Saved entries
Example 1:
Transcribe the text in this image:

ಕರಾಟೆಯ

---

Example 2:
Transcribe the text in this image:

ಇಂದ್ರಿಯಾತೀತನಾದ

* [TASK PROMPT] What is needed here is an exact copy of all the entries.

* [RESPONSE]
Example 1:
Transcribe the text in this image:

ಕರಾಟೆಯ

---

Example 2:
Transcribe the text in this image:

ಇಂದ್ರಿಯಾತೀತನಾದ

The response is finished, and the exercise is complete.